00:04 La maladie a pris place et les rôles se sont inversés.
00:07 Pendant 14 ans, j'ai accompagné ma mère qui était atteinte d'une maladie apparentée, la maladie d'Alzheimer.
00:13 Mon premier patient, étonnamment, ça a été ma mère.
00:16 J'ai commencé médecine en 2004-2005, j'avais 24-25 ans.
00:19 Je le révisais et puis au fur et à mesure, j'avais une maman qui venait me voir régulièrement dans ma chambre,
00:23 qui frappait à ma porte et qui me disait "Vincent, tu veux manger quoi ce soir ?"
00:25 Elle revenait une deuxième fois, puis une troisième fois, puis une quatrième fois.

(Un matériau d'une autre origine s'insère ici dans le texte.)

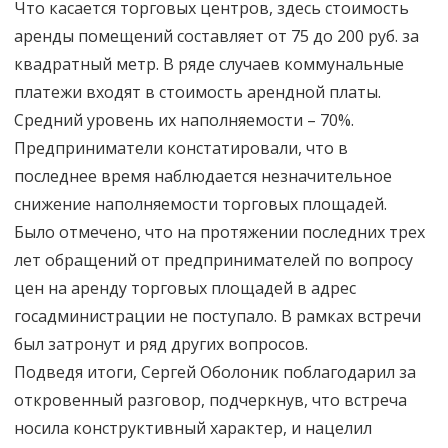
Что касается торговых центров, здесь стоимость
аренды помещений составляет от 75 до 200 руб. за
квадратный метр. В ряде случаев коммунальные
платежи входят в стоимость арендной платы.
Средний уровень их наполняемости – 70%.
Предприниматели констатировали, что в
последнее время наблюдается незначительное
снижение наполняемости торговых площадей.
Было отмечено, что на протяжении последних трех
лет обращений от предпринимателей по вопросу
цен на аренду торговых площадей в адрес
госадминистрации не поступало. В рамках встречи
был затронут и ряд других вопросов.
Подведя итоги, Сергей Оболоник поблагодарил за
откровенный разговор, подчеркнув, что встреча
носила конструктивный характер, и нацелил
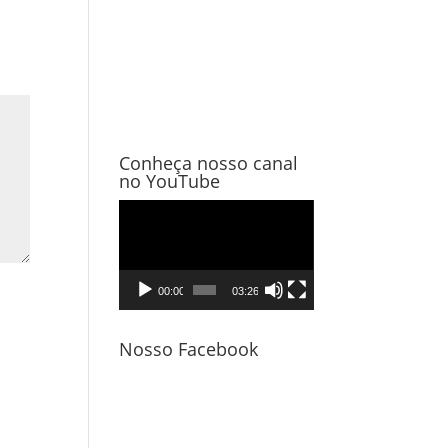
Conheça nosso canal
no YouTube
Tocador
de
vídeo
00:00
03:26
Nosso Facebook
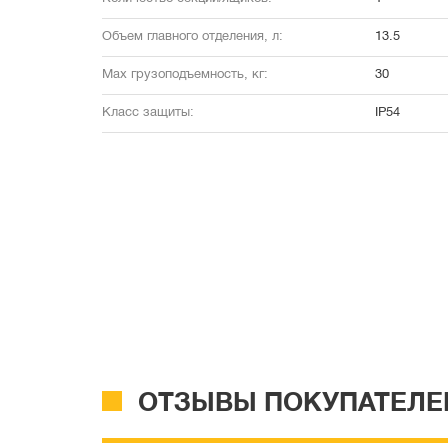
Объем главного отделения, л:
13.5
Max грузоподъемность, кг:
30
Класс защиты:
IP54
ОТЗЫВЫ ПОКУПАТЕЛЕ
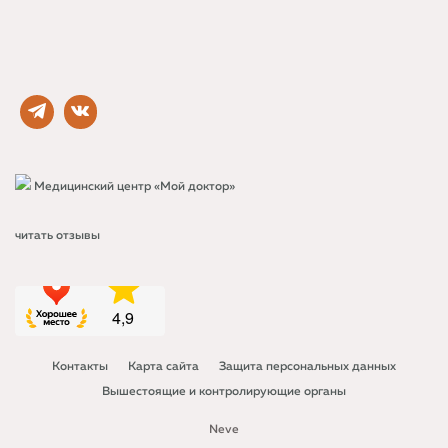
Медицинский центр «Мой доктор»
читать отзывы
Контакты
Карта сайта
Защита персональных данных
Вышестоящие и контролирующие органы
Neve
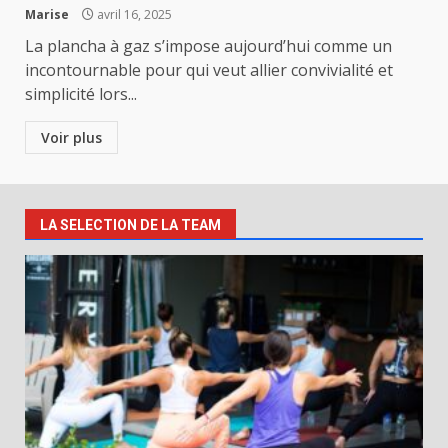
Marise
avril 16, 2025
La plancha à gaz s’impose aujourd’hui comme un
incontournable pour qui veut allier convivialité et
simplicité lors...
Voir plus
LA SELECTION DE LA TEAM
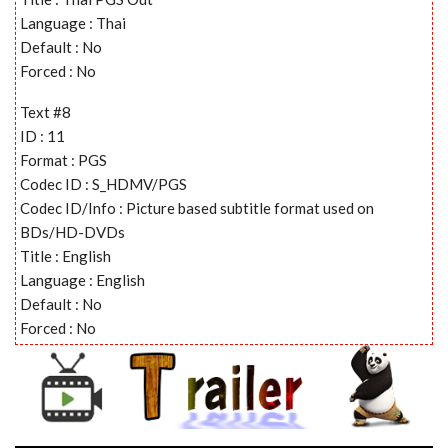
Language : Thai
Default : No
Forced : No
Text #8
ID : 11
Format : PGS
Codec ID : S_HDMV/PGS
Codec ID/Info : Picture based subtitle format used on
BDs/HD-DVDs
Title : English
Language : English
Default : No
Forced : No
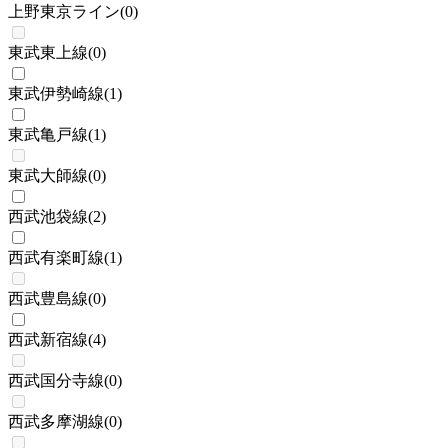
上野東京ライン
(
0
)
東武東上線
(
0
)
東武伊勢崎線
(
1
)
東武亀戸線
(
1
)
東武大師線
(
0
)
西武池袋線
(
2
)
西武有楽町線
(
1
)
西武豊島線
(
0
)
西武新宿線
(
4
)
西武国分寺線
(
0
)
西武多摩湖線
(
0
)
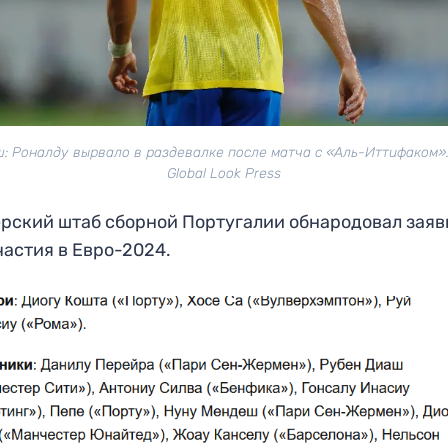
: Роналду вырвало в раздевалке после матча с «Аль-Иттифаком».
Global Look Press
рский штаб сборной Португалии обнародовал заяв
частия в Евро-2024.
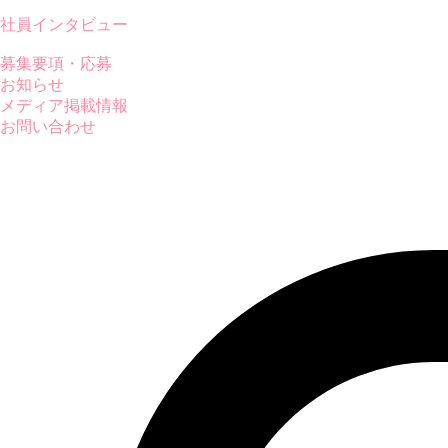
社員インタビュー
募集要項・応募
お知らせ
メディア掲載情報
お問い合わせ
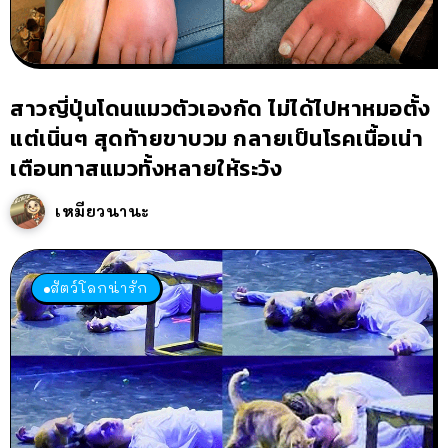
สาวญี่ปุ่นโดนแมวตัวเองกัด ไม่ได้ไปหาหมอตั้ง
แต่เนิ่นๆ สุดท้ายขาบวม กลายเป็นโรคเนื้อเน่า
เตือนทาสแมวทั้งหลายให้ระวัง
เหมียวนานะ
สัตว์โลกน่ารัก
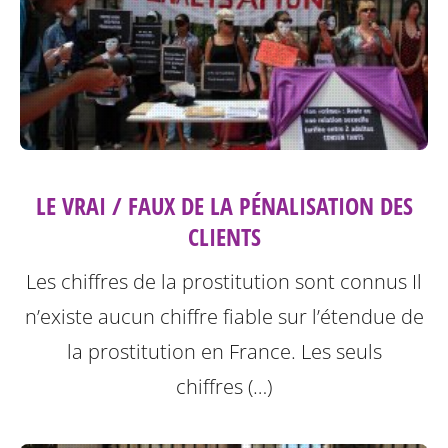
LE VRAI / FAUX DE LA PÉNALISATION DES
CLIENTS
Les chiffres de la prostitution sont connus Il
n’existe aucun chiffre fiable sur l’étendue de
la prostitution en France. Les seuls
chiffres (…)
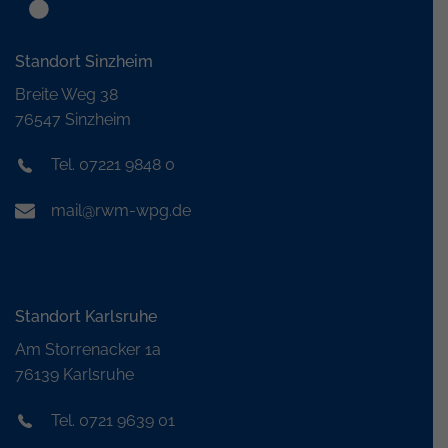
Standort Sinzheim
Breite Weg 38
76547 Sinzheim
Tel. 07221 9848 0
mail@rwm-wpg.de
Standort Karlsruhe
Am Storrenacker 1a
76139 Karlsruhe
Tel. 0721 9639 01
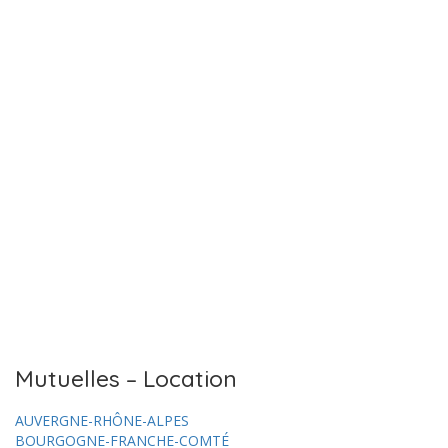
Mutuelles – Location
AUVERGNE-RHÔNE-ALPES
BOURGOGNE-FRANCHE-COMTÉ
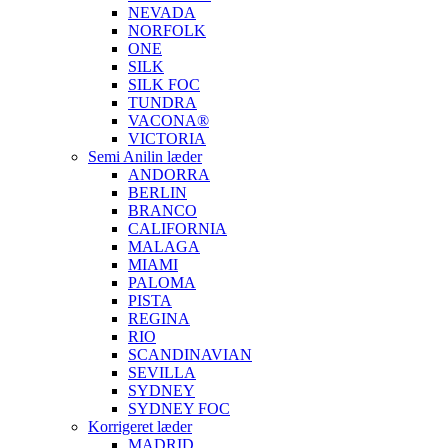
NEVADA
NORFOLK
ONE
SILK
SILK FOC
TUNDRA
VACONA®
VICTORIA
Semi Anilin læder
ANDORRA
BERLIN
BRANCO
CALIFORNIA
MALAGA
MIAMI
PALOMA
PISTA
REGINA
RIO
SCANDINAVIAN
SEVILLA
SYDNEY
SYDNEY FOC
Korrigeret læder
MADRID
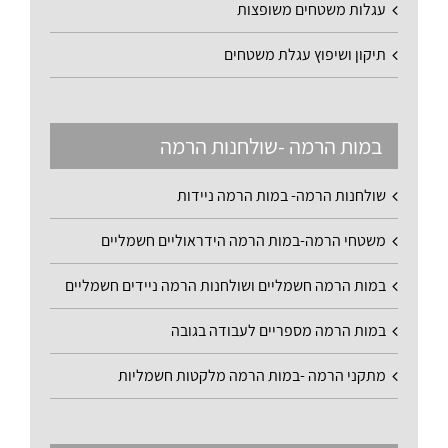
עגלות משטחים משופצות
תיקון ושיפוץ עגלת משטחים
במות הרמה -שולחנות הרמה
שולחנות הרמה- במות הרמה ניידות
משטחי הרמה-במות הרמה הידראוליים חשמליים
במות הרמה חשמליים ושולחנות הרמה ניידים חשמליים
במות הרמה מספריים לעבודה בגובה
מתקני הרמה -במות הרמה מלקטות חשמליות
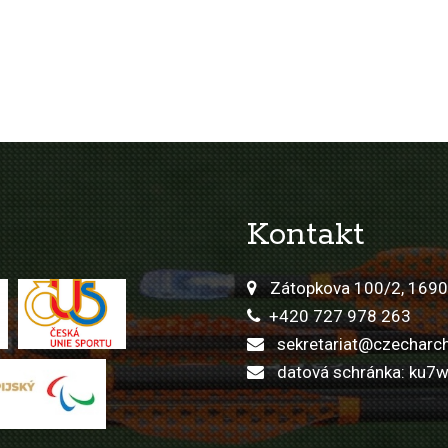
Kontakt
Zátopkova 100/2, 1690
+420 727 978 263
sekretariat@czecharch
datová schránka: ku7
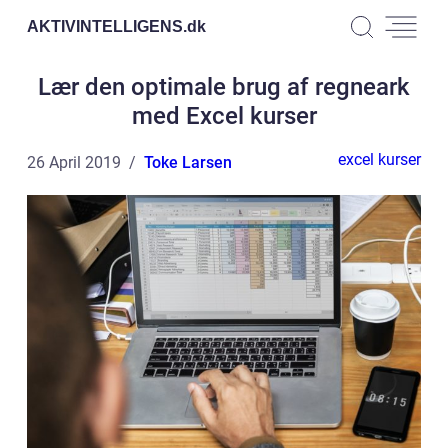
AKTIVINTELLIGENS.
dk
Lær den optimale brug af regneark
med Excel kurser
excel kurser
26 April 2019
Toke Larsen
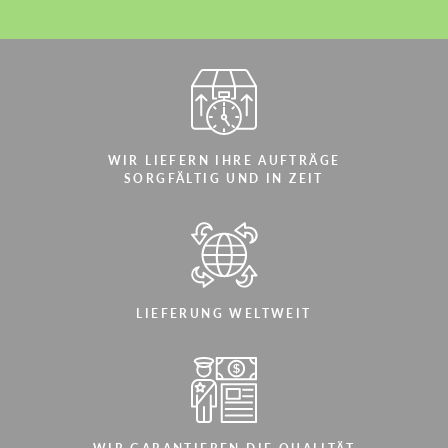
WIR LIEFERN IHRE AUFTRÄGE
SORGFÄLTIG UND IN ZEIT
LIEFERUNG WELTWEIT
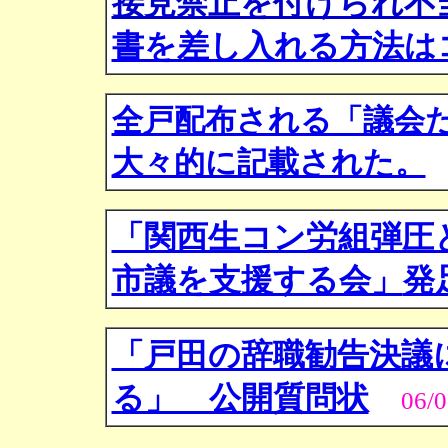
接見禁止を付けられ不
書を差し入れる方法は
全戸配布される「議会
大々的に記載された。
「関西生コン労組弾圧
市議を支援する会」
発
「戸田の辞職勧告決議
る」 公開質問状
06/0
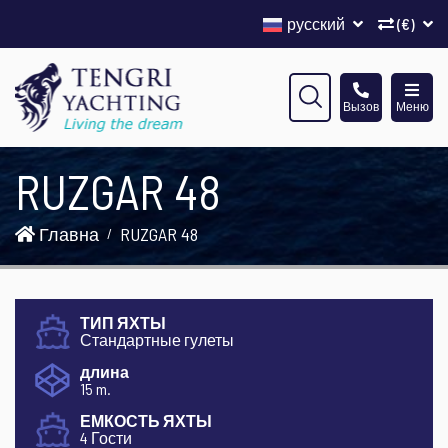
русский
(€)
Вызов
Меню
RUZGAR 48
Главна
RUZGAR 48
ТИП ЯХТЫ
Стандартные гулеты
длина
15 m.
ЕМКОСТЬ ЯХТЫ
4 Гости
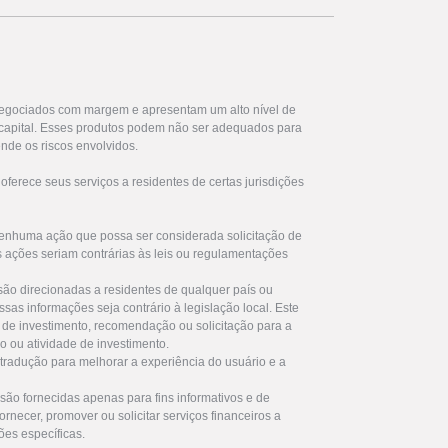
egociados com margem e apresentam um alto nível de
u capital. Esses produtos podem não ser adequados para
nde os riscos envolvidos.
ferece seus serviços a residentes de certas jurisdições
enhuma ação que possa ser considerada solicitação de
s ações seriam contrárias às leis ou regulamentações
são direcionadas a residentes de qualquer país ou
ssas informações seja contrário à legislação local. Este
de investimento, recomendação ou solicitação para a
ro ou atividade de investimento.
 tradução para melhorar a experiência do usuário e a
são fornecidas apenas para fins informativos e de
rnecer, promover ou solicitar serviços financeiros a
ões específicas.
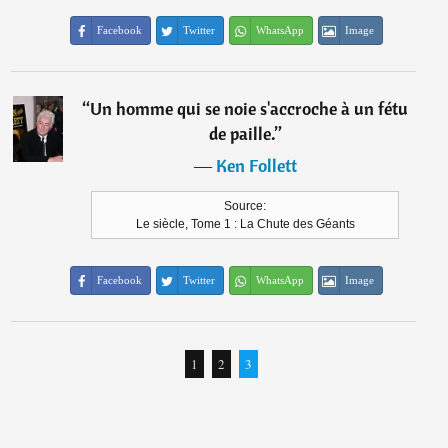
Facebook
Twitter
WhatsApp
Image
“
Un homme qui se noie s'accroche à un fétu
de paille.
”
―
Ken Follett
Source:
Le siècle, Tome 1 : La Chute des Géants
Facebook
Twitter
WhatsApp
Image
1
2
3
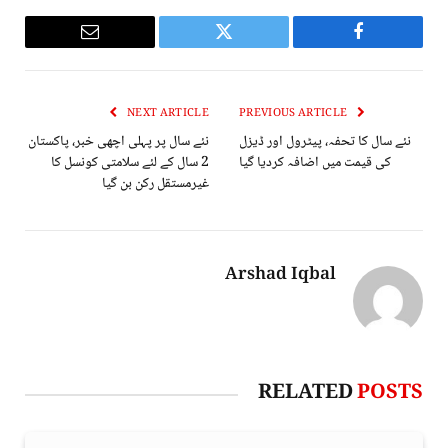
Email
Twitter
Facebook
NEXT ARTICLE
PREVIOUS ARTICLE
نئے سال کا تحفہ، پیٹرول اور ڈیزل
نئے سال پر پہلی اچھی خبر، پاکستان
کی قیمت میں اضافہ کردیا گیا
2 سال کے لئے سلامتی کونسل کا
غیرمستقل رکن بن گیا
Arshad Iqbal
RELATED
POSTS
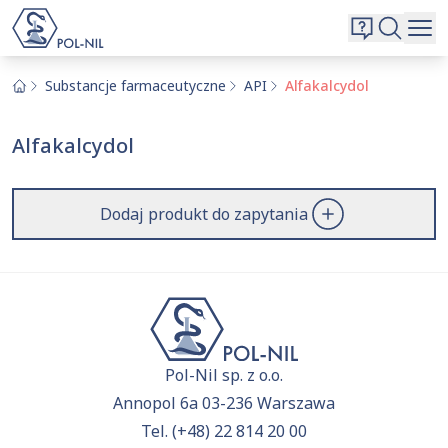
Wybrane surowce i substancje
Wyszukiwarka
Oferta
Szukaj
Substancje farmaceutyczne
API
Alfakalcydol
O nas
Alfakalcydol
Kontakt
Aktualnie niczego nie dodałeś do zapytania.
Przejdź do
oferty
i dodaj surowce, o których chcesz
|
EN
PL
Dodaj produkt do zapytania
dowiedzieć się więcej.
Pol-Nil sp. z o.o.
Annopol 6a 03-236 Warszawa
Tel.
(+48) 22 814 20 00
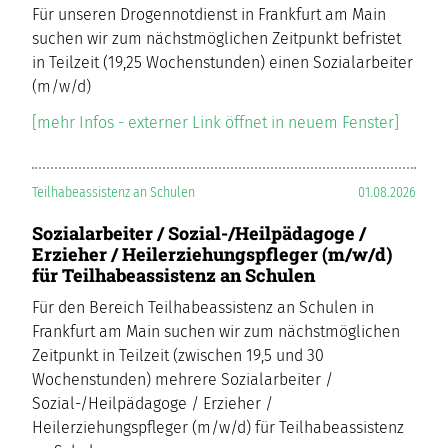
Für unseren Drogennotdienst in Frankfurt am Main
suchen wir zum nächstmöglichen Zeitpunkt befristet
in Teilzeit (19,25 Wochenstunden) einen Sozialarbeiter
(m/w/d)
[mehr Infos - externer Link öffnet in neuem Fenster]
Teilhabeassistenz an Schulen
01.08.2026
Sozialarbeiter / Sozial-/Heilpädagoge /
Erzieher / Heilerziehungspfleger (m/w/d)
für Teilhabeassistenz an Schulen
Für den Bereich Teilhabeassistenz an Schulen in
Frankfurt am Main suchen wir zum nächstmöglichen
Zeitpunkt in Teilzeit (zwischen 19,5 und 30
Wochenstunden) mehrere Sozialarbeiter /
Sozial-/Heilpädagoge / Erzieher /
Heilerziehungspfleger (m/w/d) für Teilhabeassistenz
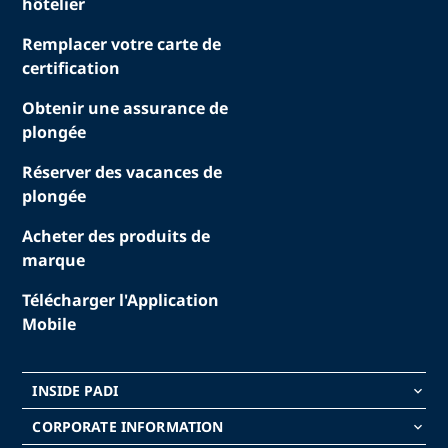
hôtelier
Remplacer votre carte de
certification
Obtenir une assurance de
plongée
Réserver des vacances de
plongée
Acheter des produits de
marque
Télécharger l'Application
Mobile
INSIDE PADI
keyboard_arrow_down
CORPORATE INFORMATION
keyboard_arrow_down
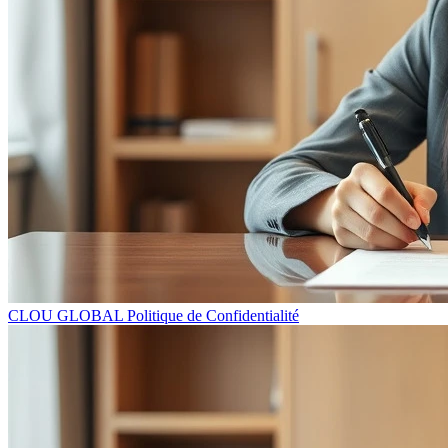
CLOU GLOBAL Politique de Confidentialité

00:29 Et puis sauf que quand j'arrivais le soir au dîner, dans l'assiette, il n'y avait pas du tout ce que j'avais demandé.
00:33 Et puis petit à petit, je me suis rendu compte qu'il se passait quelque chose.
00:37 Il y avait vraiment une maladie qui commençait à gagner du terrain.
00:39 Au début, on ressent de la colère.
00:41 Je me disais "Mais pourquoi elle ne retient pas ce que je lui dis ?"
00:42 En fait, la colère, elle était contre moi au final, parce que je pense que j'étais dans le déni total.
00:46 Et puis, quand j'ai pris conscience qu'elle n'y était pour rien, j'ai décidé de l'accompagner.
00:50 Le disque dur était en train de s'effacer.
00:52 Tout ce qu'elle avait pu apprendre, c'était en train de s'évaporer d'un coup.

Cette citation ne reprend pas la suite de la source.